İyi Yazmak Üzerine - Part I

Düzyazı İçin Yol Haritası

safa kutlu
Türkçe Yayın
4 min readNov 23, 2015

--

İyi Yazmak Üzerine - William Zinsser / On Writing Well

Altıkırkbeş Yayın’larından 30. yıl özel baskısı olarak Eylül 2014 yılında çıkan ‘İyi Yazmak Üzerine & Düzyazı İçin Yol Haritası’ kitabından aldığım ve 4 bölüm halinde derlediğim notlar.

Birinci Bölüm: İlkeler

1- Alışveriş

Ne olursa olsun bütün yazı yazanlar gergin ve kolay incinir bir haldeler. İçlerinden bir parçayı kağıda dökme dürtüsüyle yönlendirilirler ve yine de içlerinden doğal olarak gelen şeyi yazmazlar. Kağıdın başına edebi bir eser vermek için otururlar ve yazıda ortaya çıkan o “ben”, ilk başta yazı yazmak için kağıdın başına oturmuş kişiden çok daha katıdır. Asıl sorun bu gerginliğin arkasındaki gerçek kişiyi bulmaktır.

Beni çeken şey yazarın kendi alanı için duyduğu o şevk. Bu alana nasıl çekildi? Beraberinde ne gibi duygusal bir yük taşıdı? Bu hayatını nasıl değiştirdi?

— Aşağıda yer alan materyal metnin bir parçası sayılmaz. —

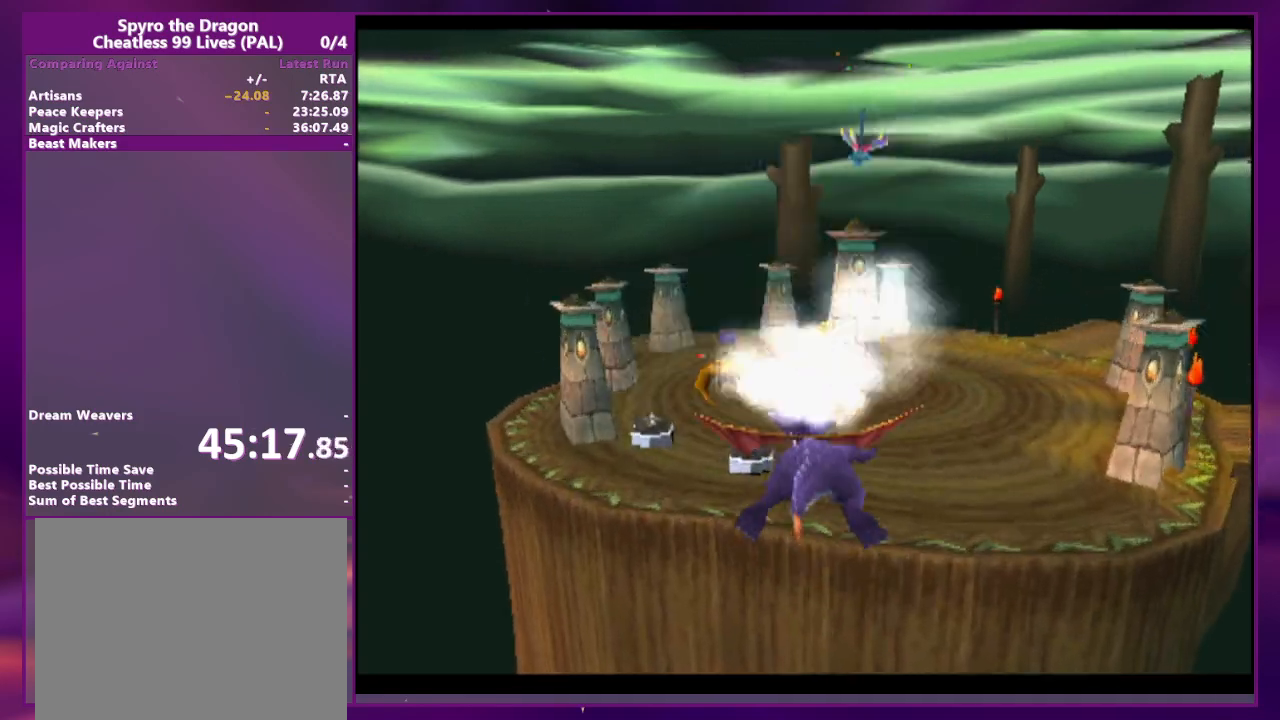
{"dt_ms": 500, "buttons": [], "events": []}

İyi nesrin tam merkezinde işte bu kişisel alışveriş vardır.

2- Basitlik

Ulusal eğilimimiz şişirme yönünde ve böylece önemli bir şeyler söylemiş olduğumuza inanıyoruz. Uçakta şiddetli yağış beklediğini bildiren pilot, yağmur yağabilir demekten sakınıyor. Bunun nedeni cümlenin çok basit olması.

Ama iyi yazı yazmanın sırrı her cümleyi en basit öğelerine ayırmaktır. Bir işe yaramayan kelimeler, daha kısası olan uzun kelimeler, fiilde zaten anlamı verilmiş zarflar, kimin ne yaptığını bulanıklaştıran edilgen yapılar. İşte bunlar bir cümleyi zayıflatan seyreltici maddeler.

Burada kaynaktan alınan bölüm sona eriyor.